On StarNet: Read the Star's special report on mental health at azstarnet.com/mentalhealth
The U.S. Supreme Court established the standard for competency in its 1960 ruling in the case of Dusky vs. the United States. The court quoted the U.S. solicitor general in deciding that the "test must be whether he (the defendant) has sufficient present ability to consult with his lawyer with a reasonable degree of rational understanding - and whether he has a rational as well as factual understanding of the proceedings against him."
One of the best-known competency evaluations was carried out in 1998 by psychiatrist Dr. Sally Johnson of Ted Kaczynski, the Unabomber, who carried out a 17-year string of attacks on scientists and airlines, killing three people. Johnson went through Kaczynski's voluminous and repetitive writings, including two autobiographies, and the minutiae of Kaczynski's medical history, down to the tonsillectomy he received at age 6. She also interviewed Kaczynski eight times.

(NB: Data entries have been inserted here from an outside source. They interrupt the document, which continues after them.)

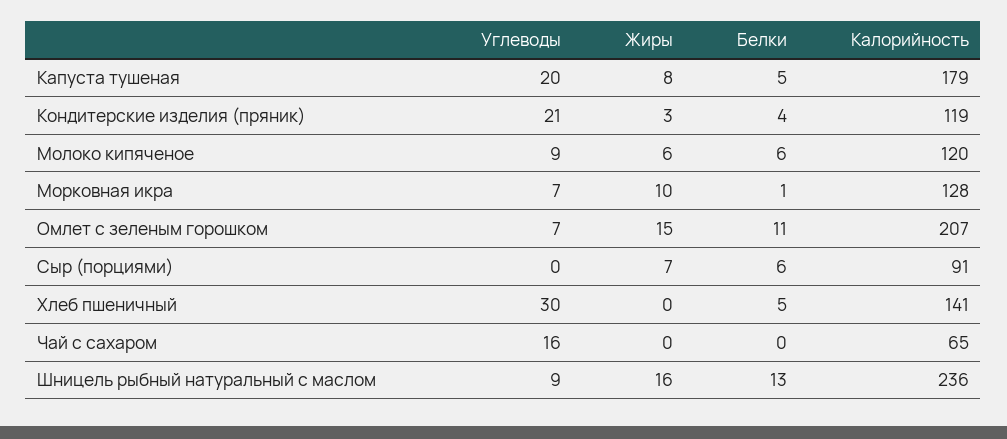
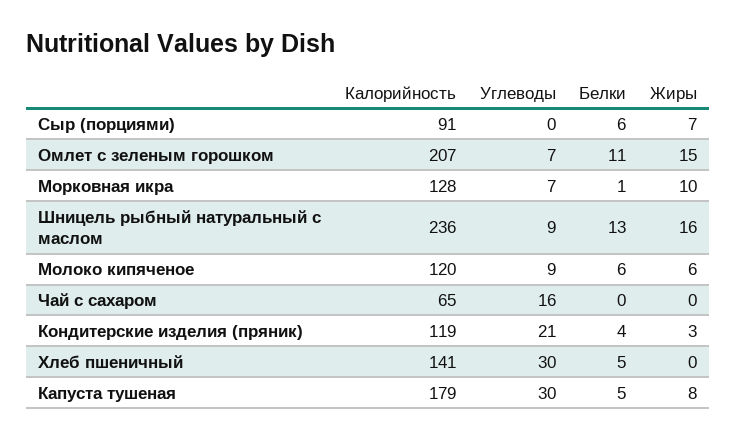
  {
    "Углеводы": {
-     "Капуста тушеная": 20,
+     "Капуста тушеная": 30,
      "Кондитерские изделия (пряник)": 21,
      "Молоко кипяченое": 9,
      "Морковная икра": 7,
      "Омлет с зеленым горошком": 7,
      "Сыр (порциями)": 0,
      "Хлеб пшеничный": 30,
      "Чай с сахаром": 16,
      "Шницель рыбный натуральный с маслом": 9
    },
    "Жиры": {
      "Капуста тушеная": 8,
      "Кондитерские изделия (пряник)": 3,
      "Молоко кипяченое": 6,
      "Морковная икра": 10,
      "Омлет с зеленым горошком": 15,
      "Сыр (порциями)": 7,
      "Хлеб пшеничный": 0,
      "Чай с сахаром": 0,
      "Шницель рыбный натуральный с маслом": 16
    },
    "Белки": {
      "Капуста тушеная": 5,
      "Кондитерские изделия (пряник)": 4,
      "Молоко кипяченое": 6,
      "Морковная икра": 1,
      "Омлет с зеленым горошком": 11,
      "Сыр (порциями)": 6,
      "Хлеб пшеничный": 5,
      "Чай с сахаром": 0,
      "Шницель рыбный натуральный с маслом": 13
    },
    "Калорийность": {
      "Капуста тушеная": 179,
      "Кондитерские изделия (пряник)": 119,
      "Молоко кипяченое": 120,
      "Морковная икра": 128,
      "Омлет с зеленым горошком": 207,
      "Сыр (порциями)": 91,
      "Хлеб пшеничный": 141,
      "Чай с сахаром": 65,
      "Шницель рыбный натуральный с маслом": 236
    }
  }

At the end of Johnson's thorough life story of Kaczynski, she concluded he was a paranoid schizophrenic, whose delusional symptoms began to flourish in his early 20s and occurred episodically thereafter. She concluded:
"Despite the presence of significant mental illness historically and residual evidence of such problems at the present, Mr. Kaczynski is able to understand the nature and consequences of the proceedings against, and is able to assist his attorneys in his defense. Thus, I view him as competent to stand trial."